Device: tps kB_read/s kB_wrtn/s kB_read kB_wrtn
sda 174,00 0,00 10772,00 0 10772
sdf 527,00 0,00 3636,00 0 3636

=> from top :
PID USER PR NI VIRT RES SHR S %CPU %MEM TIME+ COMMAND
4070 root 20 0 992m 237m 4384 S 90,5 3,0 18:40.50 ceph-osd
3975 root 20 0 777m 635m 4368 S 59,7 8,0 7:08.27 ceph-mds


Adding an OSD doesn't change much of these figures (and it is always for
a lower end when it does).

Are you putting both journals on the SSD when you add an OSD? If so, what's the throughput your SSD can sustain?

Neither does migrating the MON+MDS on the client machine.

Are these figures right for this kind of hardware ? What could I try to
make it a bit faster (essentially on the CephFS multiple little files
side of things like uncompressing Linux kernel source or OpenBSD sources) ?

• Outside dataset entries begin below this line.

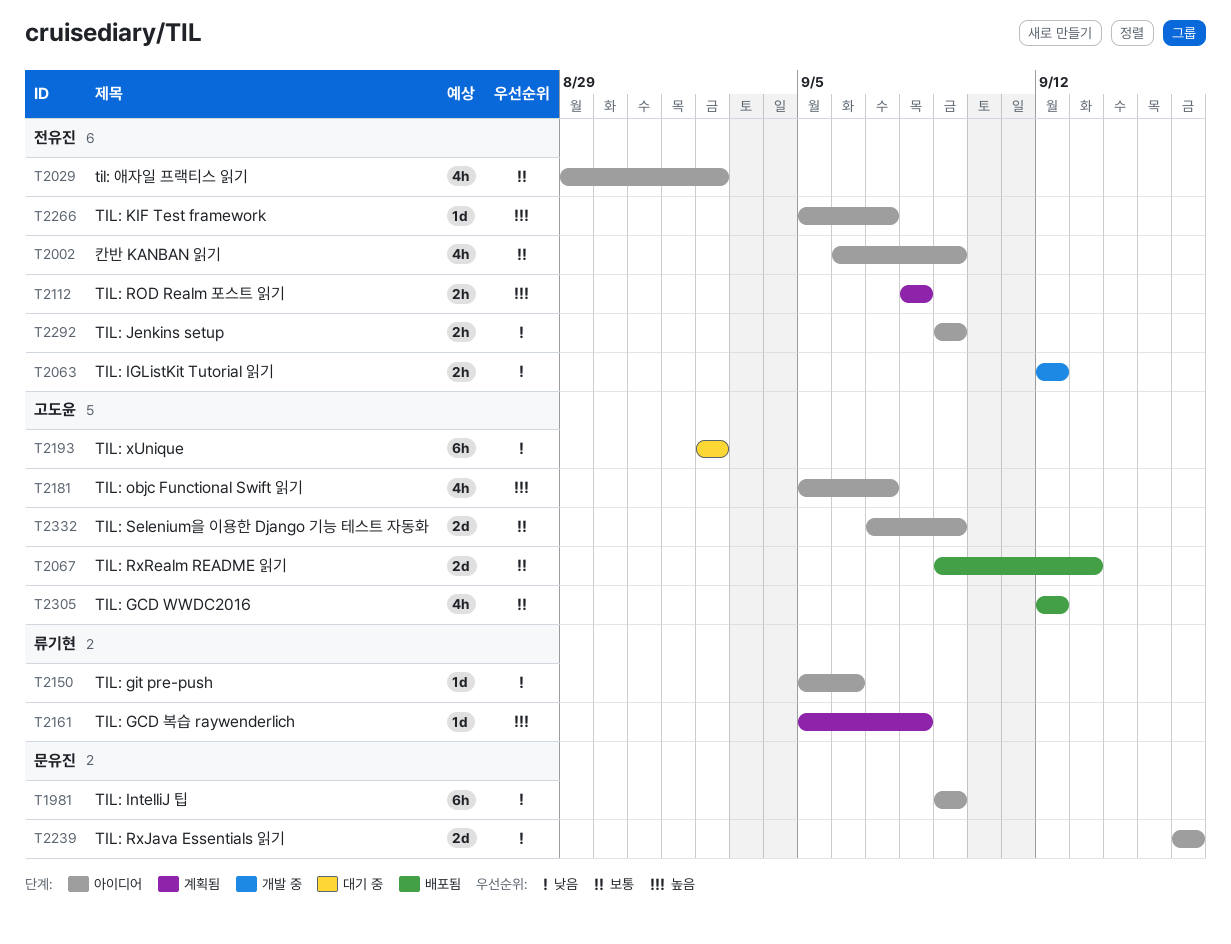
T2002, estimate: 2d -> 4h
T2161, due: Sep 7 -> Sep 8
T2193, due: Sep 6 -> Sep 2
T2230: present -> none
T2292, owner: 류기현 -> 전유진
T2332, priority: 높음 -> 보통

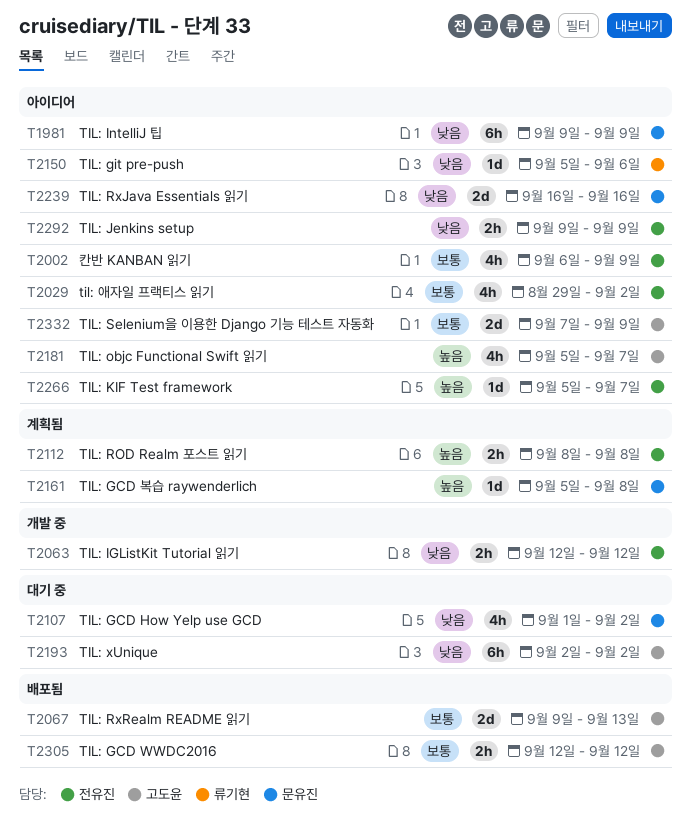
T2107: none -> present
T2161, owner: 류기현 -> 문유진
T2305, estimate: 4h -> 2h

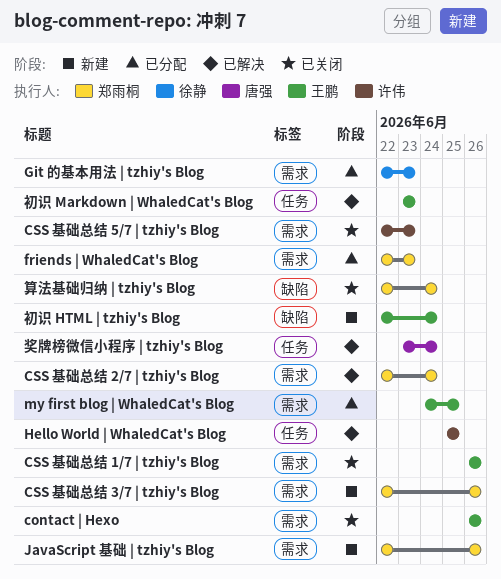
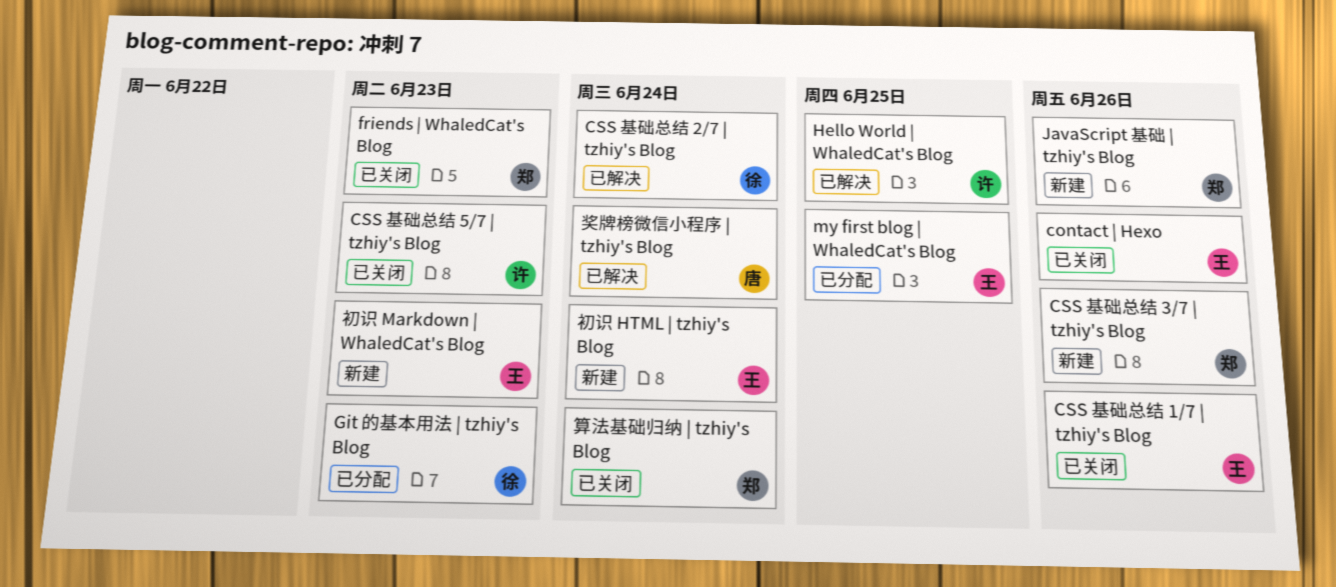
CSS 基础总结 2/7 | tzhiy's Blog, owner: 郑雨桐 -> 徐静
friends | WhaledCat's Blog, status: 已分配 -> 已关闭
初识 Markdown | WhaledCat's Blog, status: 已解决 -> 新建

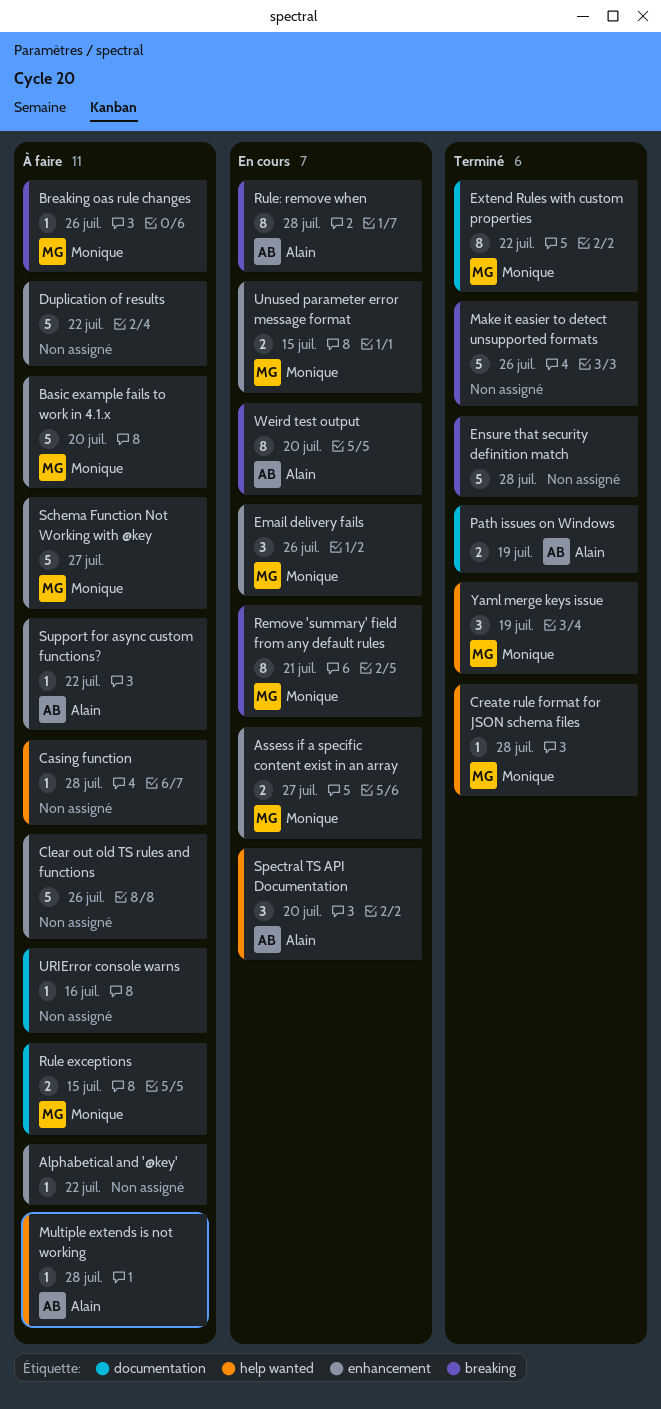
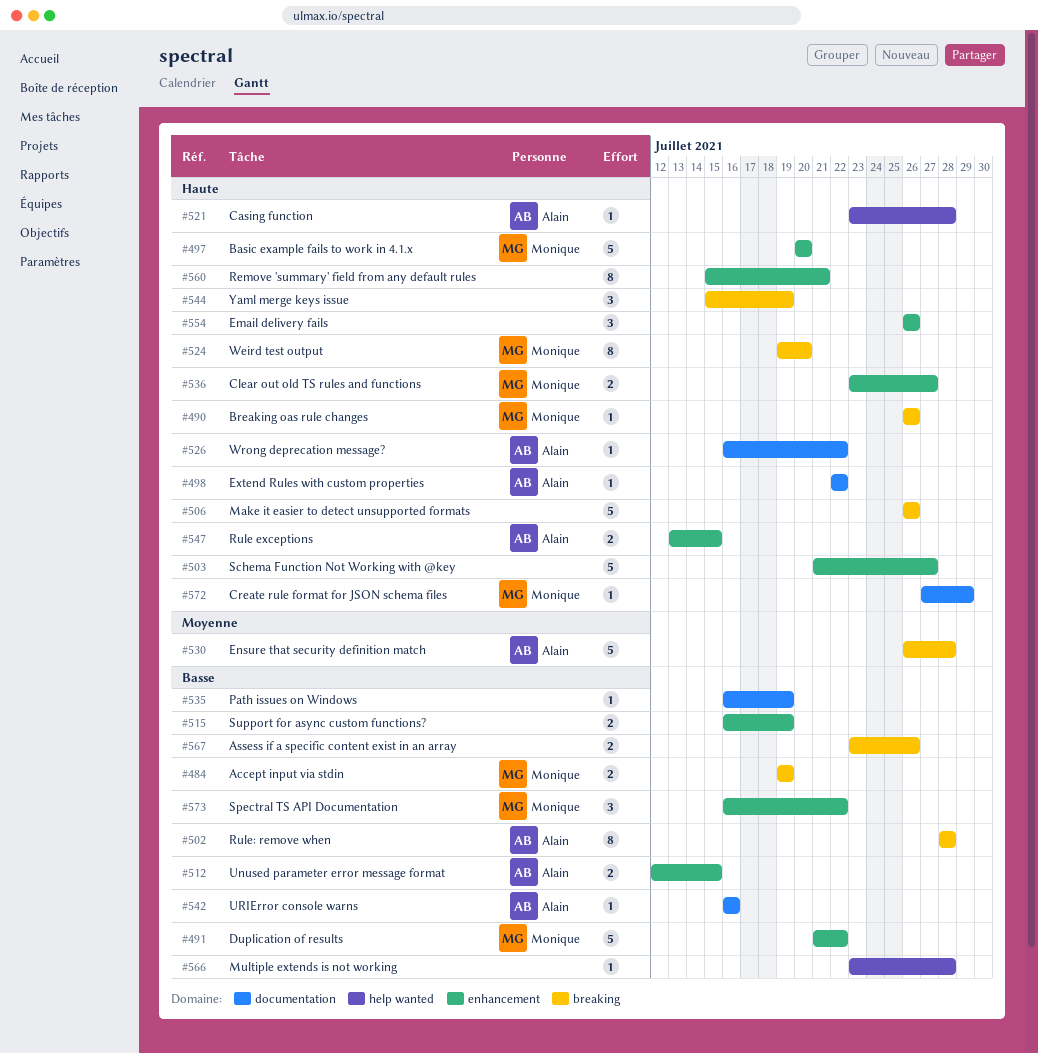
Accept input via stdin: none -> present
Alphabetical and '@key': present -> none
Assess if a specific content exist in an array, owner: Monique -> none
Assess if a specific content exist in an array, label: enhancement -> breaking
Assess if a specific content exist in an array, due: Jul 27 -> Jul 26
Casing function, owner: none -> Alain
Clear out old TS rules and functions, owner: none -> Monique
Clear out old TS rules and functions, estimate: 5 -> 2
Clear out old TS rules and functions, due: Jul 26 -> Jul 27
Create rule format for JSON schema files, label: help wanted -> documentation
Create rule format for JSON schema files, due: Jul 28 -> Jul 29
Duplication of results, owner: none -> Monique
Email delivery fails, owner: Monique -> none
Ensure that security definition match, owner: none -> Alain
Extend Rules with custom properties, owner: Monique -> Alain
Extend Rules with custom properties, estimate: 8 -> 1
Multiple extends is not working, owner: Alain -> none
Path issues on Windows, owner: Alain -> none
Path issues on Windows, estimate: 2 -> 1
Remove 'summary' field from any default rules, owner: Monique -> none
Remove 'summary' field from any default rules, label: breaking -> enhancement
Rule exceptions, owner: Monique -> Alain
Rule exceptions, label: documentation -> enhancement
Schema Function Not Working with @key, owner: Monique -> none
Spectral TS API Documentation, owner: Alain -> Monique
Spectral TS API Documentation, label: help wanted -> enhancement
Spectral TS API Documentation, due: Jul 20 -> Jul 22
Support for async custom functions?, owner: Alain -> none
Support for async custom functions?, estimate: 1 -> 2
Support for async custom functions?, due: Jul 22 -> Jul 19
Unused parameter error message format, owner: Monique -> Alain
URIError console warns, owner: none -> Alain
Weird test output, owner: Alain -> Monique
Wrong deprecation message?: none -> present
Yaml merge keys issue, owner: Monique -> none
Yaml merge keys issue, label: help wanted -> breaking

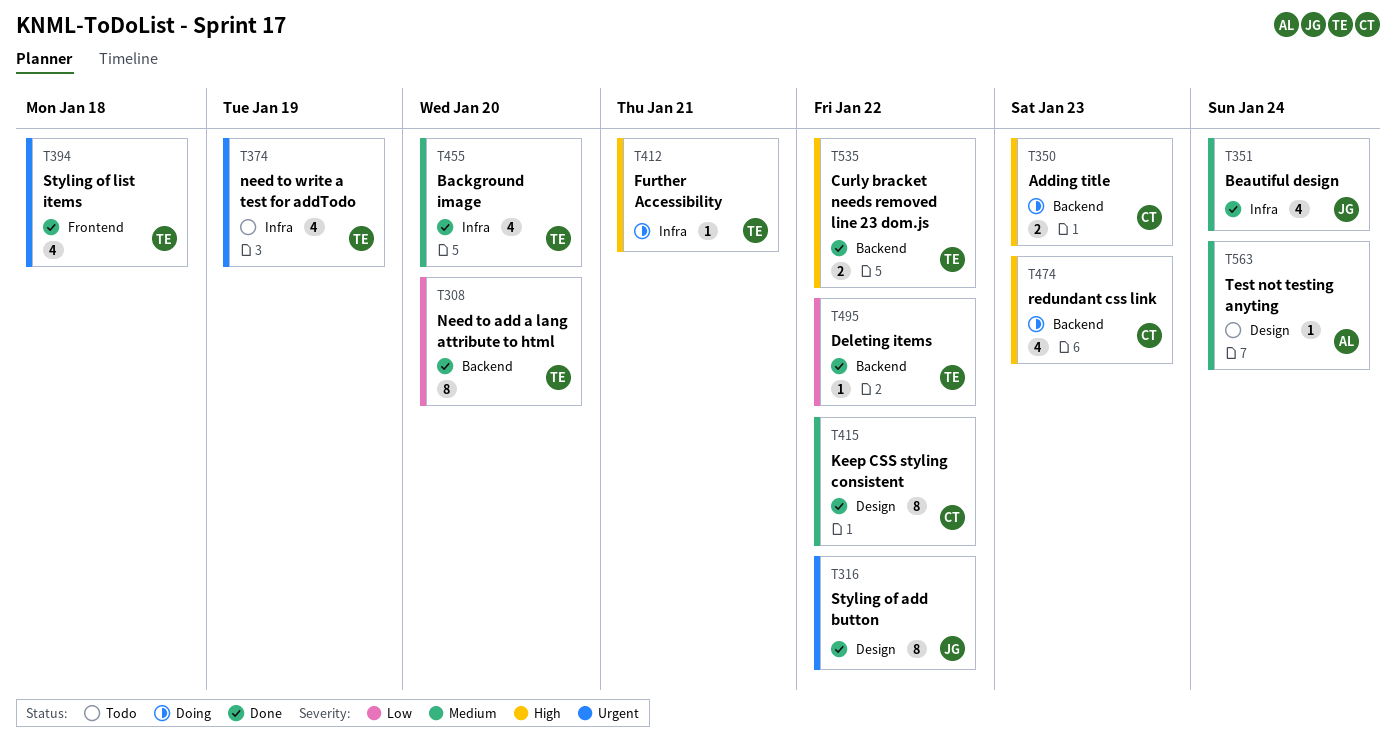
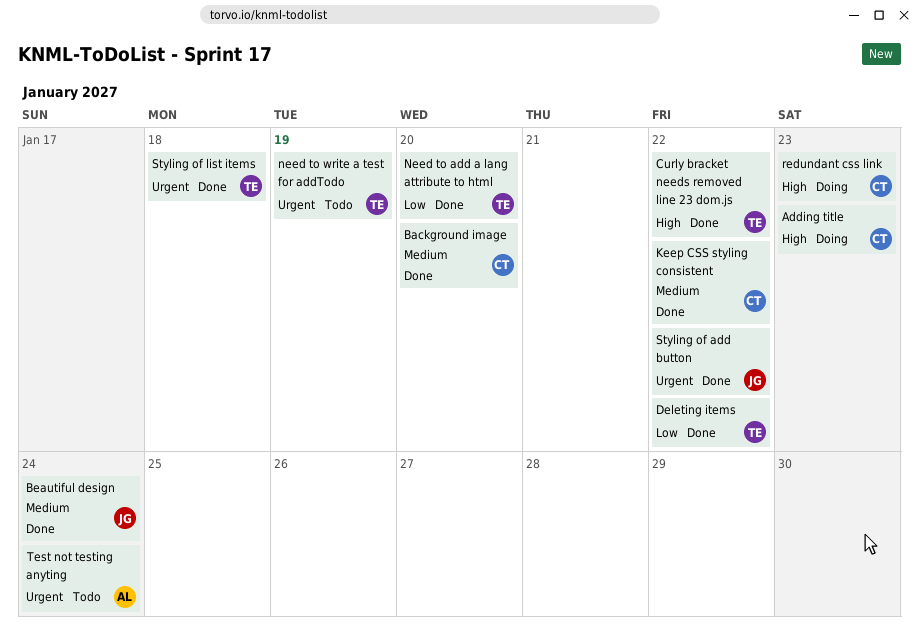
Background image, owner: TE -> CT
Further Accessibility: present -> none
Test not testing anyting, priority: Medium -> Urgent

I see figures of hundreds of megabits on some mailing-list threads, I'd
really like to see this kind of numbers :D

With a single OSD and 1x replication on 10GbE I can sustain about 110MB/s with 4MB writes if the journal is on an alternate disk. I've also got some hardware though that does much worse than that (I think due to raid controller interference). 50MB/s does seem kind of low for cephFS in your dd test.

You may want to check and see how big the IOs going to disk are on the OSD node, and how quickly you are filling up the journal vs writing out to disk. "collectl -sD -oT" will give you a nice report. Iostat can probably tell you all of the same stuff with the right flags.